=== Task to carry out ===
Using the listing below, copy every line that mentions "thumb".

=== Material for the task ===
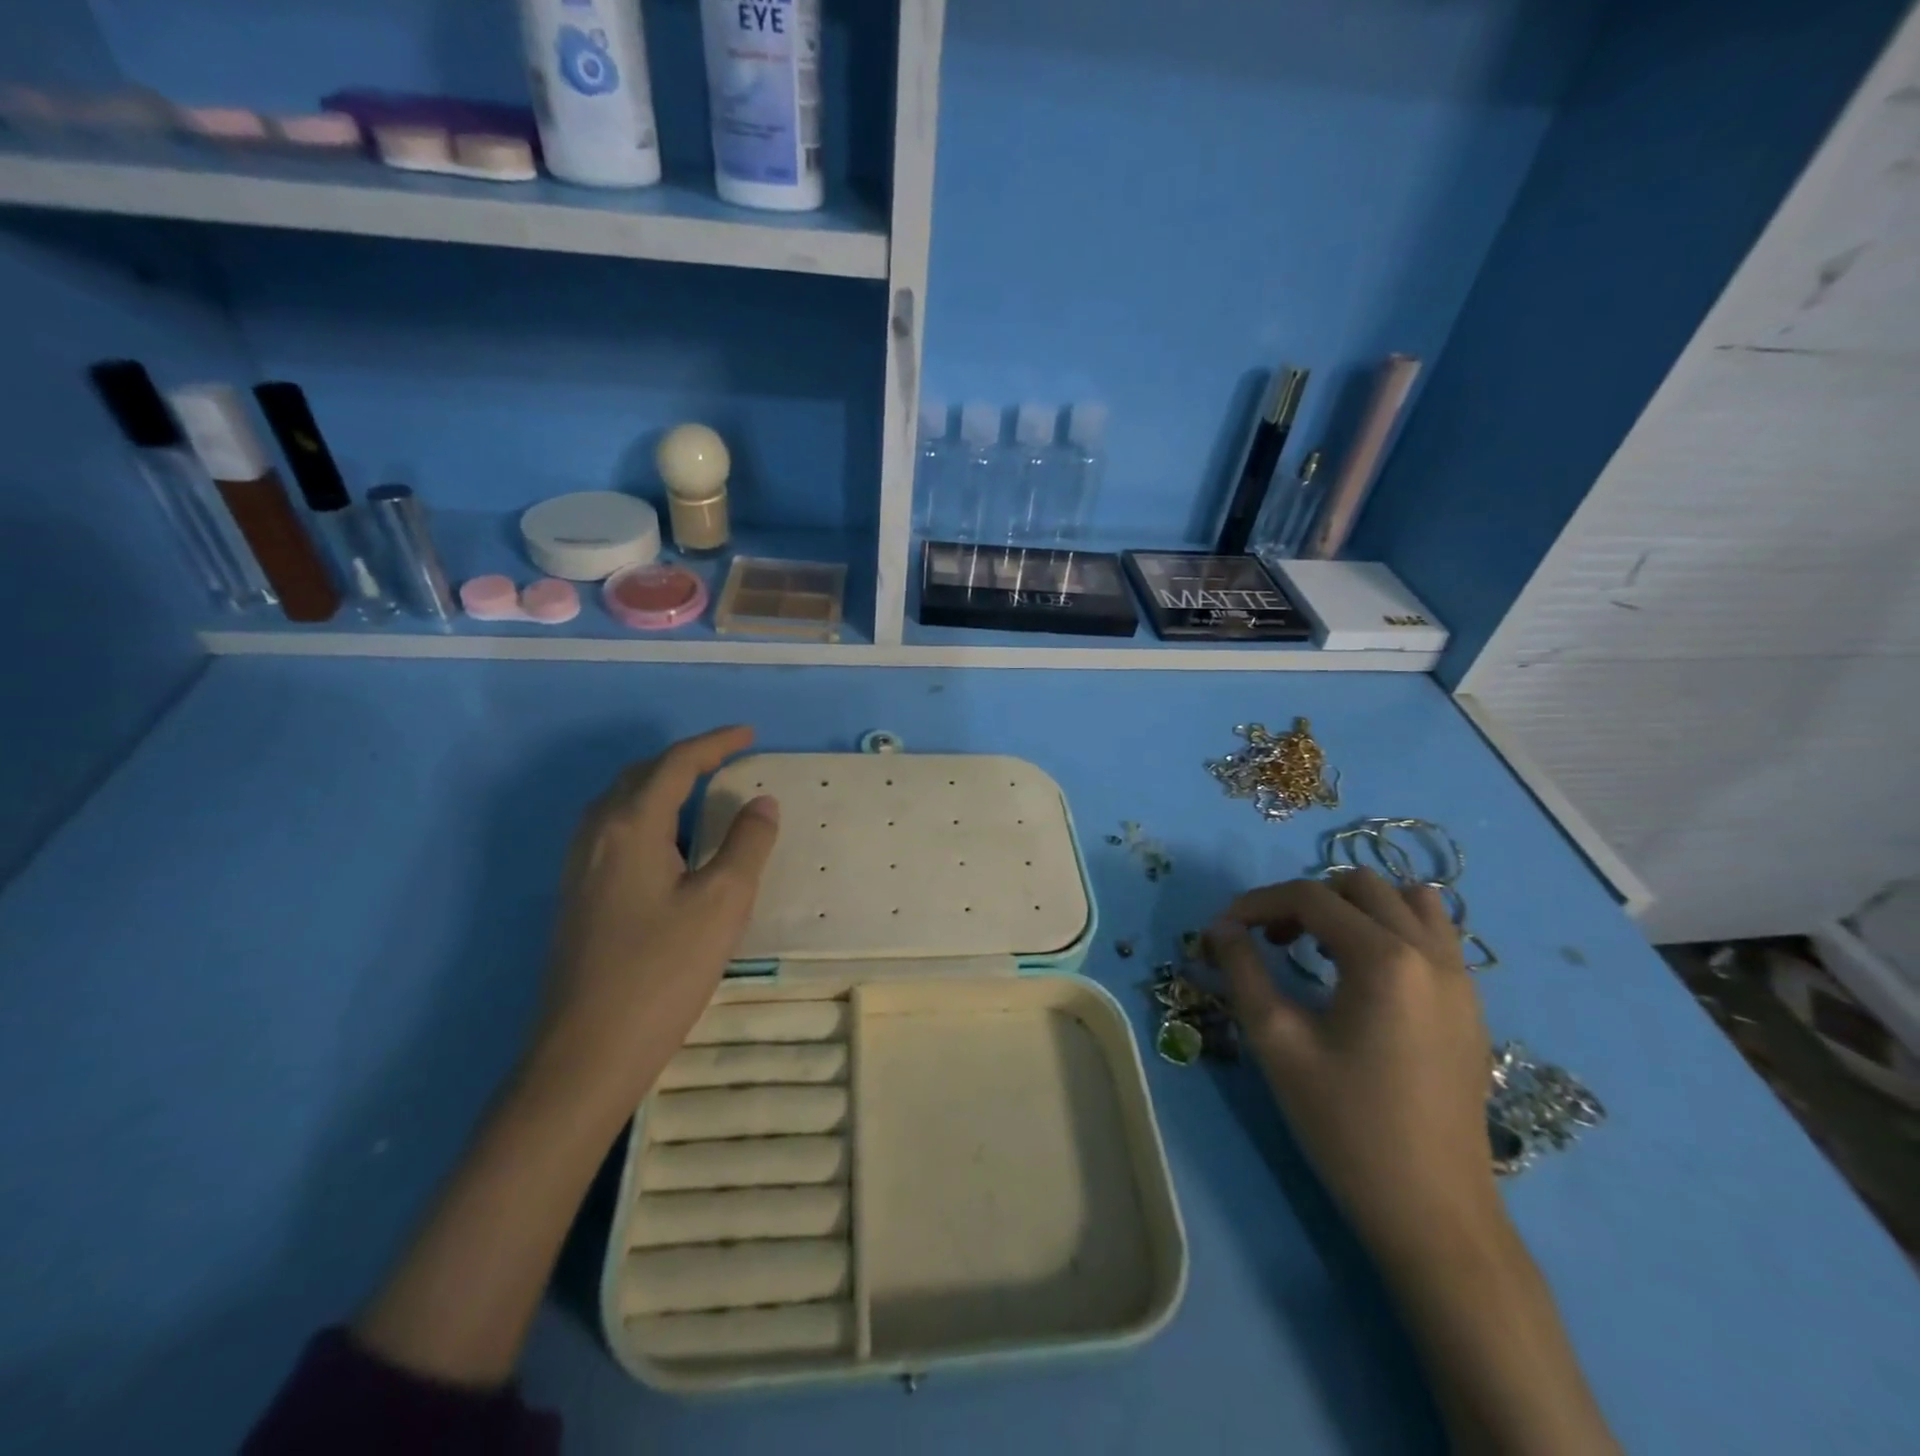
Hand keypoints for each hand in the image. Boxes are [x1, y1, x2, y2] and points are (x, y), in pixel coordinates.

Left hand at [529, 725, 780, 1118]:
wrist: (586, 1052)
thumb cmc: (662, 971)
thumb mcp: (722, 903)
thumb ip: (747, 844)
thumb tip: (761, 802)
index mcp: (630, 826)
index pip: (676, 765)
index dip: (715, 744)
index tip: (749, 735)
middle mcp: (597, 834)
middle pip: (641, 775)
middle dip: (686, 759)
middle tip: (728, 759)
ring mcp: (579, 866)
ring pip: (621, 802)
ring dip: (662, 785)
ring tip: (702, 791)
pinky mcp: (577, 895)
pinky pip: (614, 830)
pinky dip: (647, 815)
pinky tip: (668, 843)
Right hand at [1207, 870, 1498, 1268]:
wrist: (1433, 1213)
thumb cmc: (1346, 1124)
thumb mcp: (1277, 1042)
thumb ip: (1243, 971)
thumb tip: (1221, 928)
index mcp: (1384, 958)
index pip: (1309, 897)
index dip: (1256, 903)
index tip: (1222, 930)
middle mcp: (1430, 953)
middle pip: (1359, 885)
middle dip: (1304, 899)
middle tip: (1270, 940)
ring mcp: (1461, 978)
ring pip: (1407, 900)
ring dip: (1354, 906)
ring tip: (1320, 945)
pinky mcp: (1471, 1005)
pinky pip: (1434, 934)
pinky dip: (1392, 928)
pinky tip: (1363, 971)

=== Solved exercise ===
thumb cmc: (662, 971)
thumb mcp: (722, 903)
thumb ip: (747, 844)
thumb tip: (761, 802)
thumb cmc: (1346, 1124)
thumb mcp: (1277, 1042)
thumb ip: (1243, 971)
thumb tip: (1221, 928)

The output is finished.